La junta Municipal de Asunción quiso aclarar pero oscureció. El Defensores, a media semana del partido entre Cerro Porteño y Olimpia, era inhabilitado por el municipio capitalino, pero vuelto a habilitar solo horas después.
Sumaban y seguían los condimentos; más, la historia no terminó ahí.
Aparecieron rumores de que el sector norte (gradería norte), finalmente, sería habilitado para el encuentro. ¿No era peligroso, acaso?
No ocurrió eso; el sector sigue clausurado y cuando todo parecía dar paso, de una vez por todas, a que se hable de fútbol, de los equipos, las necesidades de cada uno en cuanto a puntuación, etc., fue convocada una conferencia de prensa donde el club local, Cerro Porteño, deslindó toda responsabilidad de lo que pueda ocurrir (inseguridad).
Resulta que la hinchada azulgrana estará en Plateas, la de Olimpia en Sur, y ambos bandos ingresarán y se retirarán del estadio por vías muy cercanas. Sí, como si no existiesen antecedentes…
La dirigencia de Cerro reiteró que en dos ocasiones remitió sendas notas a la APF solicitando cambiar el escenario y jugar el partido ante el clásico rival en Ciudad del Este.

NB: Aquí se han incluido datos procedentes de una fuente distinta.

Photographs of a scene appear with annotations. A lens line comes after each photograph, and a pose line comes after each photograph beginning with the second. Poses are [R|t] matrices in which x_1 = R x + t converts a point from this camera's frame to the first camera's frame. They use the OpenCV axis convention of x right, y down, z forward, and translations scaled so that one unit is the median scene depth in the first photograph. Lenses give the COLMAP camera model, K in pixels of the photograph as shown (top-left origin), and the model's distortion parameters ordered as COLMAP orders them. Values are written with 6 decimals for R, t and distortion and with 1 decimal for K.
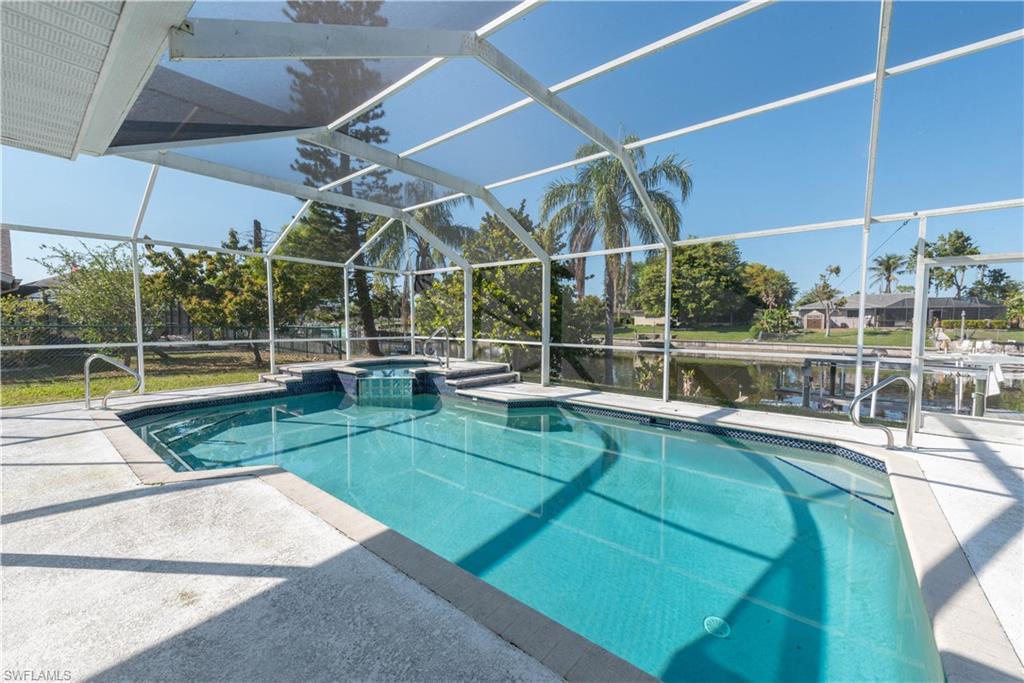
lens RADIAL K [[401.2, 0, 513.6], [0, 401.2, 343.1], [0, 0, 1]] dist [0.010123, -0.002823]
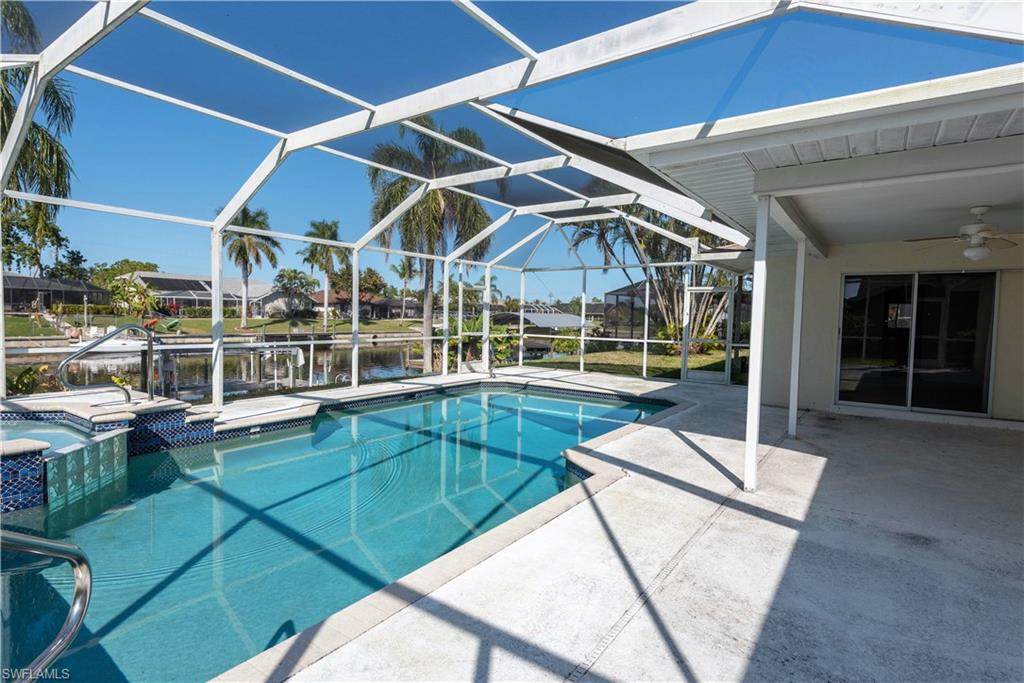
lens RADIAL K [[515.1, 0, 526.7], [0, 515.1, 346.4], [0, 0, 1]] dist [0.006251, -0.001193]
pose [[-0.096878, -0.062620, 0.993324, -0.126299], [0.033097, 0.997264, 0.066096, -0.005613], [-0.994746, 0.039280, -0.094540, 0.077839]]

Aunque parezca difícil de creer, las misivas ni siquiera fueron respondidas por la Asociación Paraguaya de Fútbol, según denunciaron.
¿La APF subestima lo que puede pasar? ¿Es su desgobierno (hay elecciones para Presidente en pocos días), por lo que ni siquiera las medidas de prevención puedan ser ejecutadas?
Son muchas las interrogantes, pero solo algo queda totalmente claro: hacen todo lo posible para que la máxima fiesta del fútbol paraguayo no sea tal.